<<What's your assessment of the situation right now?>>
Management -- Many business schools teach the idea that there are two types of managers -- the entrepreneurs and the maintenance guys. The former love action and are excellent at creating products and sales. The latter are the detail-oriented types that focus on margins, inventory management, etc. You don't want the latter managing your start-up, and you don't want the former managing your $400 million sales established company. Venture capitalists know the difference. Do we?
Java -- Cowpland made the bold statement that without Java Corel is going to lose everything long term. In these and other statements, he has seemed to have no real grasp of what his software developers were really doing with Java. Now that Java is being cast as the premier niche-player language -- superior in some respects and inferior in others, Corel's strategy of porting Windows applications to Java makes less sense. And no one -- not even Cowpland -- seems to know what to do with this scenario. Even Oracle -- am I right in thinking they are linking their new Java productivity suite to their legacy RDBMS? Some fast mover in this area will blow by these guys stuck with their legacy customers demanding continuity on their investment.
Valuation -- When all is said and done, how can we value Corel? Re: its brand names, let me quote from Damodaran (NYU finance prof): "The standard practice of adding on a 'brand name premium,' often set arbitrarily, to discounted cash flow value, can lead to erroneous estimates. Instead, the value of a brand name can be estimated using the approach that relates profit margins to price-sales ratios." He goes on to say that the value of a brand name relates to the price premium (over its generic competitors) a firm can charge. The greater the elasticity in this regard, the greater the value of the brand name. Such firms owning these true value-added brand names would return higher profit margins than others. In cases where there is intense pricing competition among the brand names, the value of the lesser brand name will shrink along with the profit margins. It would appear from analyzing the pricing and margins that Corel's brand names are of significantly less value than Microsoft's. Further, it calls into question who the truly generic players are here.
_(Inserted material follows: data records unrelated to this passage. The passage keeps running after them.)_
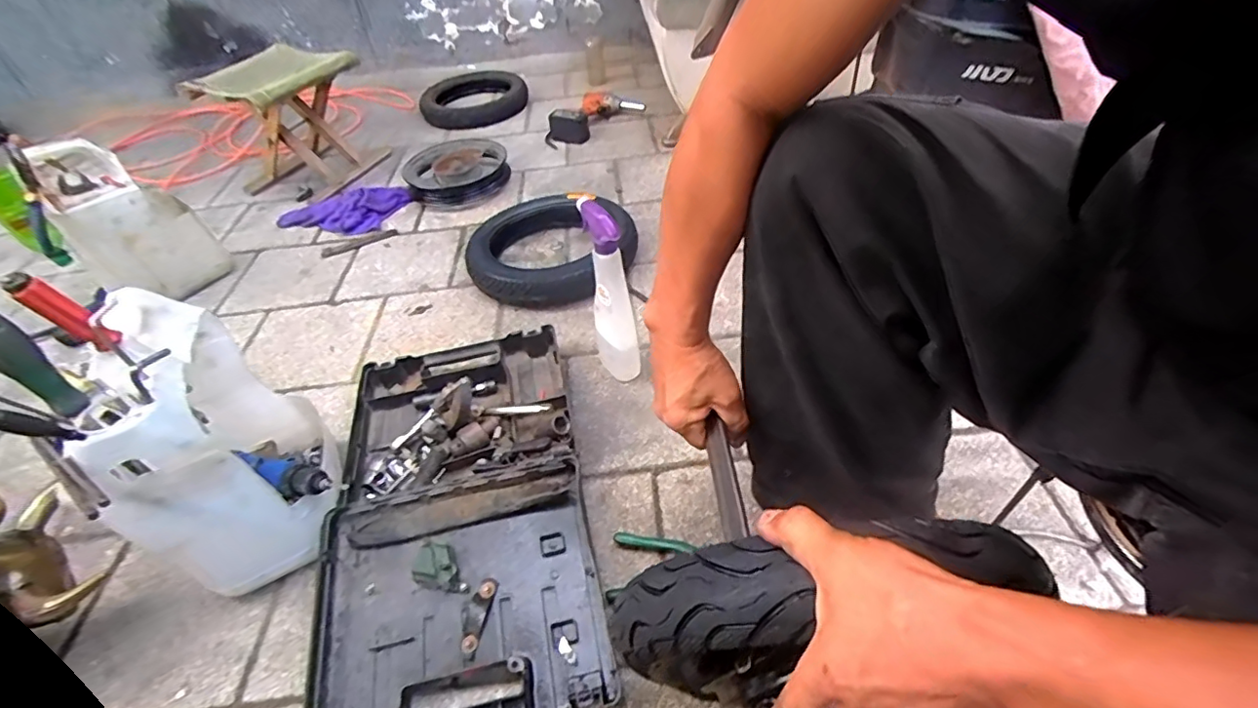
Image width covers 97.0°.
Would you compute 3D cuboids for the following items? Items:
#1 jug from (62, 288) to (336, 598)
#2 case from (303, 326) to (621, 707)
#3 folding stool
[{"bbox_3d":[-0.489,0.107,0.676,0.168,0.328,0.221,-26,47,-19],"label":"jug"},{"bbox_3d":[-0.233,0.190,0.754,0.337,0.055,0.578,-13,44,-5],"label":"case"},{"bbox_3d":[-0.876,-0.607,1.445,0.274,0.321,0.372,10,46,18],"label":"folding stool"}]

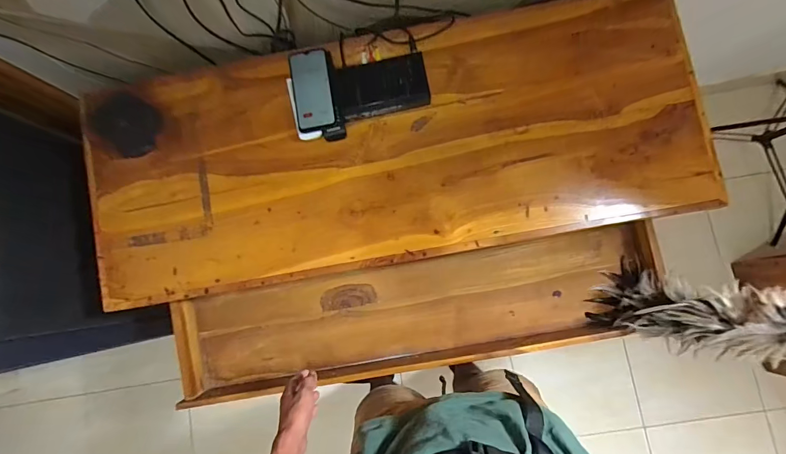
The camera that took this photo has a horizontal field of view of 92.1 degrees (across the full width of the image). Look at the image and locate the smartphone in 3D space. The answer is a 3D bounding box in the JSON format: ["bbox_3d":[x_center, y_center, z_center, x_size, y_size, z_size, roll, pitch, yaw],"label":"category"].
[{"bbox_3d":[-0.153,-0.262,0.719,0.073,0.007,0.151,-7,90,1],"label":"smartphone"}]

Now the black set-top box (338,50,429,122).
[{"bbox_3d":[-0.018,-0.266,0.721,0.168,0.030,0.096,-11,87,3],"label":"black set-top box"}]

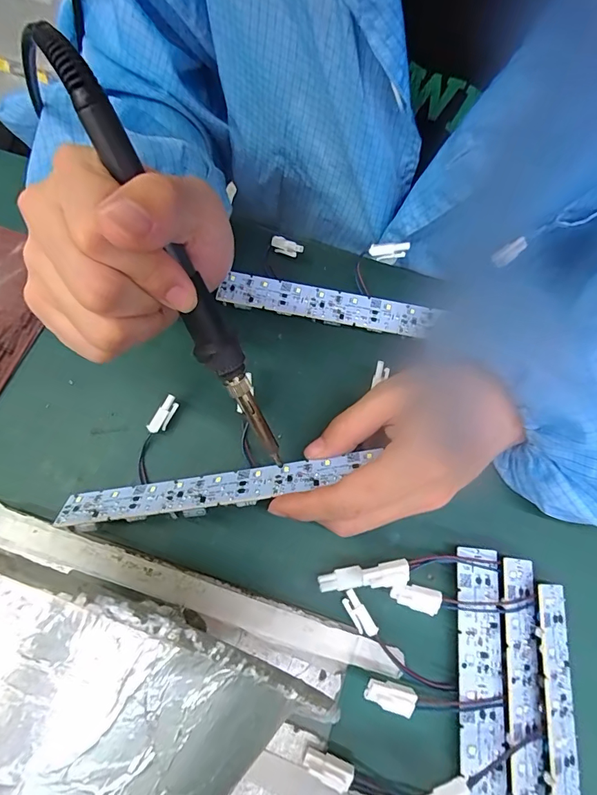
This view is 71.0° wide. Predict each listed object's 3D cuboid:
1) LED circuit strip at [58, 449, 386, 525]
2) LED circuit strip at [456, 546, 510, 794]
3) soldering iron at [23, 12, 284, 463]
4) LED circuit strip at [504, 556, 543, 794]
[{"bbox_3d":[-0.049,0.052,0.240,0.182,0.004,0.025,-9,38,7],"label":"LED circuit strip"},{"bbox_3d":[0.094,0.178,0.213,0.024,0.006,0.188,5,73,1],"label":"LED circuit strip"},{"bbox_3d":[-0.049,-0.048,0.186,0.018,0.018,0.197,-29,119,-7],"label":"soldering iron"},{"bbox_3d":[0.114,0.183,0.209,0.020,0.005,0.191,13,72,-15],"label":"LED circuit strip"}]

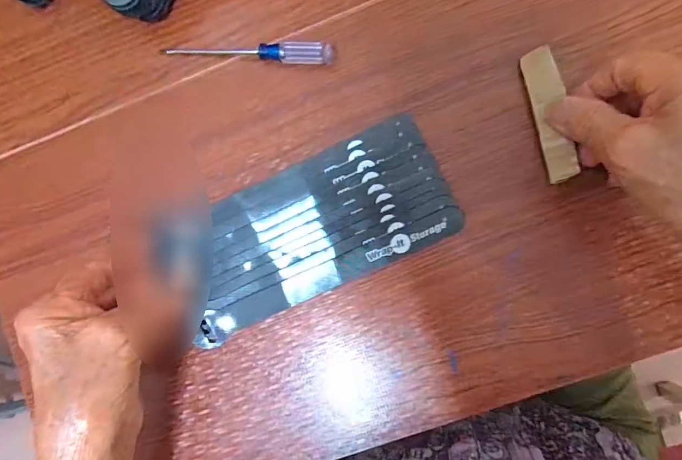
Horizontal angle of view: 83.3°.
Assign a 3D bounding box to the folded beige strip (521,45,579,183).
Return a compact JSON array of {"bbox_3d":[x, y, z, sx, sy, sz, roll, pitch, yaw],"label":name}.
[{"bbox_3d":[0.135,-0.075,0.247,0.017,0.010,0.086,-11,88,4],"label":"folded beige strip"}]

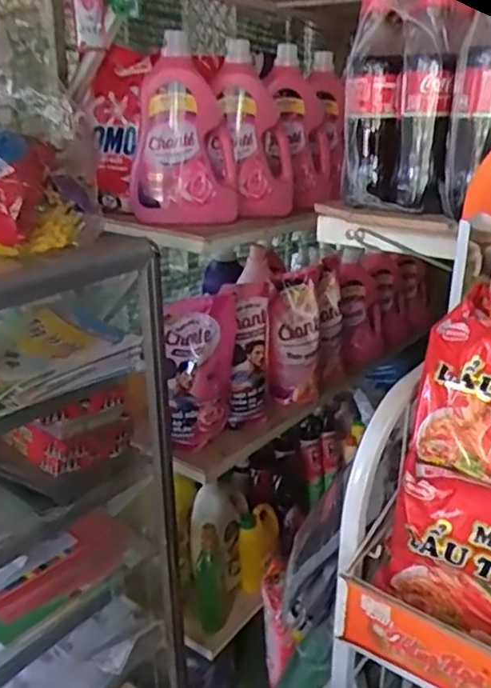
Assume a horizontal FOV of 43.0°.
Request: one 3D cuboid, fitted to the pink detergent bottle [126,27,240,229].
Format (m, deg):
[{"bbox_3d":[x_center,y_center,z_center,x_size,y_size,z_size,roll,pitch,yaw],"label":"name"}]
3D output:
[{"bbox_3d":[-0.129,-0.425,1.259,0.205,0.340,0.142,-1,20,-1],"label":"pink detergent bottle"}]

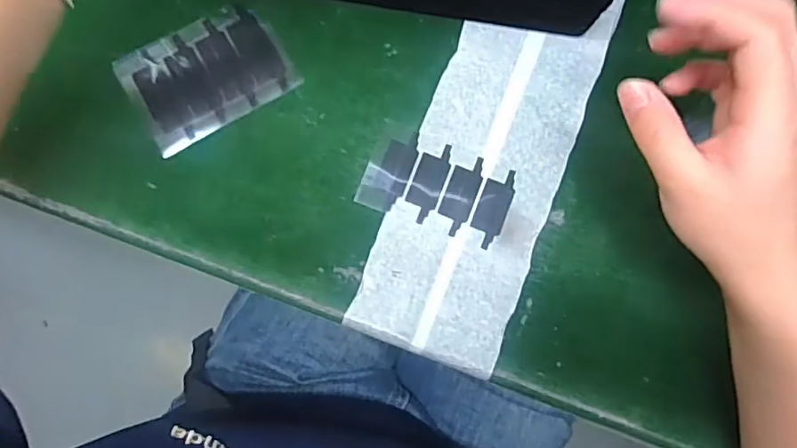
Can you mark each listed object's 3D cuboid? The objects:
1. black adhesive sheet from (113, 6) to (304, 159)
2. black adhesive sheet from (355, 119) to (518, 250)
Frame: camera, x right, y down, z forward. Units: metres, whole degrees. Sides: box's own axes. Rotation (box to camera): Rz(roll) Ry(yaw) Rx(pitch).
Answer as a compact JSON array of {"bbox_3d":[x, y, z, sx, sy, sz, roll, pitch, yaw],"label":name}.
[{"bbox_3d":[-0.115,-0.091,0.336,0.093,0.004,0.064,-30,88,-4],"label":"black adhesive sheet"},{"bbox_3d":[0.025,-0.023,0.335,0.088,0.004,0.052,20,85,-1],"label":"black adhesive sheet"}]

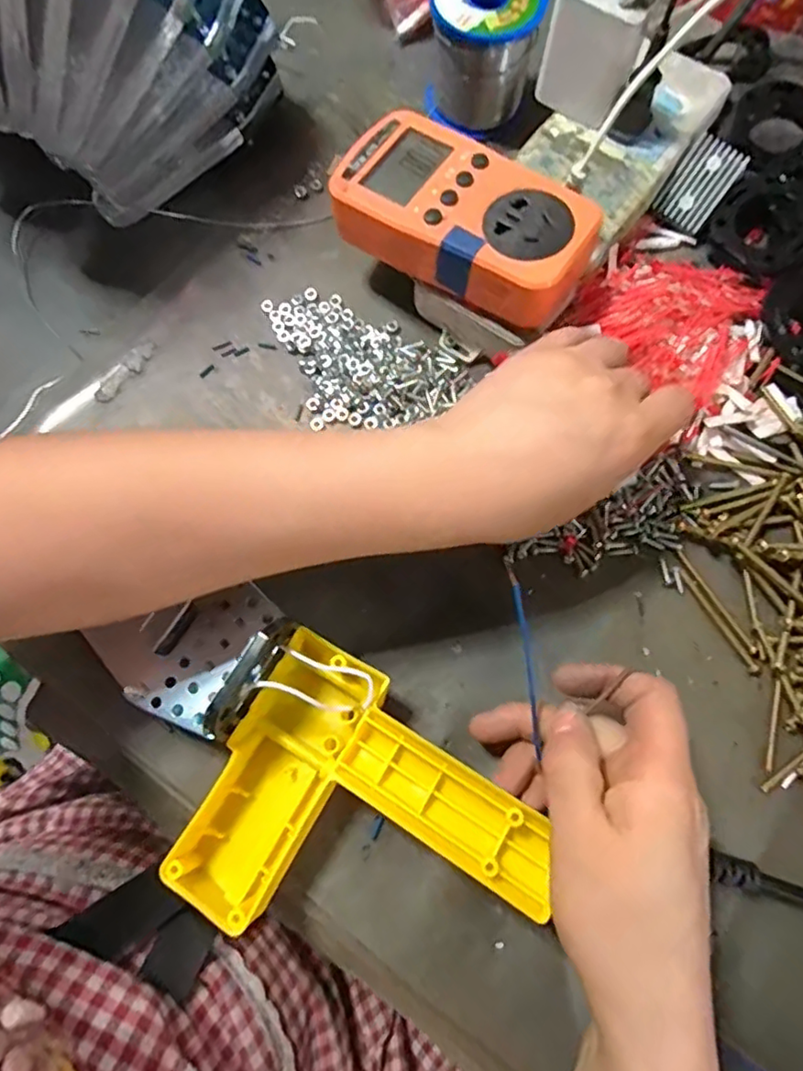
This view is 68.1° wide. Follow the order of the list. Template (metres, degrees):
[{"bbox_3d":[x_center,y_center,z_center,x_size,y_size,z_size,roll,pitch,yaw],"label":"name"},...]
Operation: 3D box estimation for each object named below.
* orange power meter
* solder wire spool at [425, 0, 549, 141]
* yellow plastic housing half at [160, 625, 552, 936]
[{"bbox_3d":[0.030,-0.156,0.296,0.130,0.033,0.069,32,77,9],"label":"orange power meter"},{"bbox_3d":[0.050,-0.294,0.359,0.060,0.058,0.067,9,75,4],"label":"solder wire spool"},{"bbox_3d":[-0.017,0.124,0.250,0.140,0.037,0.115,30,78,9],"label":"yellow plastic housing half"}]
Investment worthiness -- One should expect high volatility in the shares, as the emotional load carried in them is tremendous. Not unlike Apple. I doubt the market is inefficient in these shares -- they are valued where the general market psychology values the company. No one is ignoring the news and everyone has heard it. In such cases, only those who can tolerate tremendous short-midterm volatility and who have a clear advantage over the crowd on understanding the company's future growth should buy and hold (or short and hold - depending on marginability). This ain't me, so I remain on the sidelines with little compelling reason to buy.